2. A exigência legal de procedimento para a formação da vontade da Administração – o carácter procedimental da actuação jurídico-administrativa da Administração – determina que a vontade desta não se forma, manifesta ou executa livremente, como prouvesse ao respectivo autor, mas “com a cadência e de acordo com procedimentos ou regras (mais ou menos) vincadamente definidos e articulados – princípio da legalidade procedimental” ([9]). Por isso, a consagração expressa, não apenas da cláusula geral de exigência, mas também a “fixação de um corpo de normas às quais os intervenientes no procedimento administrativo hão-de referir, em regra, as formalidades que nele houver de praticar” ([10]).

O artigo 1º, nº 1, do CPA refere-se ao procedimento como sucessão ordenada de actos e formalidades.

Actos são, em primeiro lugar, os actos jurídicos de órgãos administrativos ou de particulares, enquanto “declarações de vontade (individual ou orgânica) produtoras de efeitos jurídicos procedimentais” ([11]).

Além dos actos jurídicos que constituem o procedimento, “a sucessão procedimental completa-se, actua-se e ordena-se, também, através de factos jurídicos alheios à vontade (ou conduta) da Administração e dos interessados, como sejam o decurso do tempo, a modificação de circunstâncias de facto, a própria modificação do Direito”, sendo factos jurídicos para efeitos de procedimento, igualmente, os actos jurídicos extra-procedimento.

Na sequência ordenada que constitui o procedimento incluem--se, também, enquanto actos, operações materiais e actos de expediente ([12]).

Formalidades, na expressão conceitual da lei, são, no sentido tradicionalmente usado, todos os “passos, trâmites e momentos em que se decompõe o procedimento administrativo, que não sejam a sua decisão final” ([13]).

Não obstante a referência conceitual a formalidades, o procedimento administrativo regulado no CPA está informado pelo princípio da informalidade: não são definidos trâmites apertado para o procedimento geral, mas apenas se “definem módulos normativos a que os diversos procedimentos devem ser referenciados, quando haja que cumprir alguma formalidade ou observar algum requisito daqueles que são regulados no Código” ([14]).


3. As disposições do CPA aplicam-se a todos os órgãos da Administração Pública que, no desempenho da actividade administrativa de gestão pública, estabeleçam relações com os particulares, bem como aos actos em matéria administrativa praticados pelos órgãos do Estado que, embora não integrados na Administração Pública, desenvolvam funções materialmente administrativas – dispõe o nº 1 do artigo 2º do CPA, que regula o campo de aplicação das normas do Código.

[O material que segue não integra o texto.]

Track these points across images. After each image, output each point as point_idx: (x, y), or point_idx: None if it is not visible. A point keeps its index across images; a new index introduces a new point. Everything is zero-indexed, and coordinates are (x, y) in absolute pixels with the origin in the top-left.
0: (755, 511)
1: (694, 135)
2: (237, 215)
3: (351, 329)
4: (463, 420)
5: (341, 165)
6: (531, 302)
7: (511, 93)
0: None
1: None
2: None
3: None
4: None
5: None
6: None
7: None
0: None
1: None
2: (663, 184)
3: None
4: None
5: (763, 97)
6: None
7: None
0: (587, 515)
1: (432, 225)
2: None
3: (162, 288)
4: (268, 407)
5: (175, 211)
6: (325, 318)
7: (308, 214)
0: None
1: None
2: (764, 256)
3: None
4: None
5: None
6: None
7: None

Dispõem, por seu lado, os nºs 6 e 7 deste artigo 2º:

“6. As disposições do presente Código relativas à organização e à actividade administrativa são aplicáveis a todas as actuações da Administração Pública no domínio da gestão pública.

7. No domínio da actividade da gestão pública, as restantes disposições do presente Código aplicam-se supletivamente aos procedimentos especiais, desde que não envolvam diminuição das garantias dos particulares.”

A delimitação do âmbito da aplicação das disposições do CPA, assim estabelecida, significa que as normas relativas à organização e actividade administrativa se aplicam em todos os casos em que a actividade de gestão pública da Administração envolva relacionamento com particulares, e as normas especificamente procedimentais apenas se aplicam directamente quando não existam procedimentos especiais que estejam previstos para determinadas situações. Existindo procedimentos especiais, as disposições procedimentais do Código apenas se aplicam supletivamente e desde que não diminuam as garantias (outras garantias) dos particulares previstas em cada procedimento especial.

Referindo-se o artigo 2º, nº 7, a procedimentos especiais, importa determinar o sentido em que o Código quer entender tal especialidade.

Não prevendo o CPA um procedimento-regra, mas apenas princípios a que devem obedecer os trâmites, formalidades e actos de qualquer procedimento, a noção de especialidade não pode ser referida por contraposição a um procedimento tipo.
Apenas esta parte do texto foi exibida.